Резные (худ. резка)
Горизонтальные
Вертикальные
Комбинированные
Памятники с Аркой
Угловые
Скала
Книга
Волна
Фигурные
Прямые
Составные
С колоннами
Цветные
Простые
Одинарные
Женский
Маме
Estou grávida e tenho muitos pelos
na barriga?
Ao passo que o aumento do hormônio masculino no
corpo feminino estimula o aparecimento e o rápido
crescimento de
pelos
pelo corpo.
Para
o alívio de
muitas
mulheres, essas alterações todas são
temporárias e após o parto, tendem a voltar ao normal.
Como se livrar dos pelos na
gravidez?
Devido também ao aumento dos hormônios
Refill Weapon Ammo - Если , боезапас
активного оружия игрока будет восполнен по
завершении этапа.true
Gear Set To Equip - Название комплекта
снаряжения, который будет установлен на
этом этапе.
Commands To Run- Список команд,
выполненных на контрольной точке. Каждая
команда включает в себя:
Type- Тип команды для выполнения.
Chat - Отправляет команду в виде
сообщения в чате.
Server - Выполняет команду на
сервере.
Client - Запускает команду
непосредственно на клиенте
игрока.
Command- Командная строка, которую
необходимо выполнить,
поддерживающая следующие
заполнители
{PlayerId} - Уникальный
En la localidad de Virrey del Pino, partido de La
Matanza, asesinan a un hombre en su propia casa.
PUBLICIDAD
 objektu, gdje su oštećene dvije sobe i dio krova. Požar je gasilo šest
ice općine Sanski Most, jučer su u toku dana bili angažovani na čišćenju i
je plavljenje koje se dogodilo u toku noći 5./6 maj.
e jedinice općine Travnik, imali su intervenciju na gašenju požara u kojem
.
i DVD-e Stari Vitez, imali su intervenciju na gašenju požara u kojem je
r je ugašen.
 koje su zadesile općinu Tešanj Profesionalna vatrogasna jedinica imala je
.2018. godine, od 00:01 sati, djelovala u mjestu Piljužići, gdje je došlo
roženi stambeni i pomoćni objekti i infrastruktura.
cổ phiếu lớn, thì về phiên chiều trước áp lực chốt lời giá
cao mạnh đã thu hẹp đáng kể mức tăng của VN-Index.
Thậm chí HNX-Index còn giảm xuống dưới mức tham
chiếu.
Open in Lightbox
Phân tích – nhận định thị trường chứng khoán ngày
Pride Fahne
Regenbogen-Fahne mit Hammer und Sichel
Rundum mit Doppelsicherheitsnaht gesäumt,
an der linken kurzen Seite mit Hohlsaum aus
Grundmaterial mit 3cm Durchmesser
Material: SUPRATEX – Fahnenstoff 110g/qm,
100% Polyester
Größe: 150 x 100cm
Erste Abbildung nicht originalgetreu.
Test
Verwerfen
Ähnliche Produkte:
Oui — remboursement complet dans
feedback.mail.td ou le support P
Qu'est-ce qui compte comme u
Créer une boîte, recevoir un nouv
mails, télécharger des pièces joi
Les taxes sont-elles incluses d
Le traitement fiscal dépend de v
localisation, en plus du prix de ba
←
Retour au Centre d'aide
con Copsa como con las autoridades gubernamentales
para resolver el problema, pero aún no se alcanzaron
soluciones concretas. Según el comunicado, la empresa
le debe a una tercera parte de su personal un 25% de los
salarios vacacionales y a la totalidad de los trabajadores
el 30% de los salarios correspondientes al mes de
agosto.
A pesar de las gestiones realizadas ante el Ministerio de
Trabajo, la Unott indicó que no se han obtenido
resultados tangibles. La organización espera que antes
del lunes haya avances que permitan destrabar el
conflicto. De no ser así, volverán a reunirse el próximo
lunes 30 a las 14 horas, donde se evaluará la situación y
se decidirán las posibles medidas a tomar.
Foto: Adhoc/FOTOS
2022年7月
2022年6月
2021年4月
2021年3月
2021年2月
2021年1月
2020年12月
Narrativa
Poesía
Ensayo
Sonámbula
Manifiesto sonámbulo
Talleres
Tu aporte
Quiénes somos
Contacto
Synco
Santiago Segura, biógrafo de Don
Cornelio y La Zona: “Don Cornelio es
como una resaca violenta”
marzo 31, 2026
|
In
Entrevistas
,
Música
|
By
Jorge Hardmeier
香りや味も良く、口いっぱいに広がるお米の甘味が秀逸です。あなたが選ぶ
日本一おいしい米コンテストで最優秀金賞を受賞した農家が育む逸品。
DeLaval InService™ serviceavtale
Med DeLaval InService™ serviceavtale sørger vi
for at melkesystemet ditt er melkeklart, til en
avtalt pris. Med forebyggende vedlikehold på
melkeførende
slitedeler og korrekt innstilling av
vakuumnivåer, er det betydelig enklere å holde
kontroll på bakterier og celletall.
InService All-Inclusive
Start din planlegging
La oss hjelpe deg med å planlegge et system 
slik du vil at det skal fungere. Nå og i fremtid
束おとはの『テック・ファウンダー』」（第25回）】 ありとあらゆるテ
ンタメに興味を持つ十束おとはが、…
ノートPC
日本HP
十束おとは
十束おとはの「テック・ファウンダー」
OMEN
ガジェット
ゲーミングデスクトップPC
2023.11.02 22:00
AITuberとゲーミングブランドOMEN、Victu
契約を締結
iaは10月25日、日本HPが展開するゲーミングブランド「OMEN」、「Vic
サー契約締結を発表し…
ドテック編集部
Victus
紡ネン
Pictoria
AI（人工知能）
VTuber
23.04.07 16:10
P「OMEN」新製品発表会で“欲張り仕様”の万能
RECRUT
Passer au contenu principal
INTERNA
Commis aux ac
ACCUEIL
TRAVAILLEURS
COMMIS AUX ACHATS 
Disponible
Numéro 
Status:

Task instructions: Start with the line above that contains "Devido também ao aumento dos hormônios" and stop after the line that contains "ice općine Sanski". Output those lines exactly, and only those.

Output for this task:
Devido também ao aumento dos hormônios
Refill Weapon Ammo - Если , боезапас
активного оружия игрока будет восполнен по
завершении этапа.true
Gear Set To Equip - Название комплекта
снаряжения, который будет установлен на
этом этапе.
Commands To Run- Список команд,
выполненных на контрольной точке. Каждая
команда включает в себя:
Type- Тип команды для выполнения.
Chat - Отправляет команду в виде
сообщения в чате.
Server - Выполняет команду на
сервере.
Client - Запускает команду
непосредственно на клиенте
игрока.
Command- Командная строка, которую
необходимо выполнить,
поддерживающая следующие
заполнители
{PlayerId} - Уникальный
En la localidad de Virrey del Pino, partido de La
Matanza, asesinan a un hombre en su propia casa.
PUBLICIDAD
 objektu, gdje su oštećene dvije sobe i dio krova. Požar je gasilo šest
ice općine Sanski Most, jučer su u toku dana bili angažovani na čišćenju i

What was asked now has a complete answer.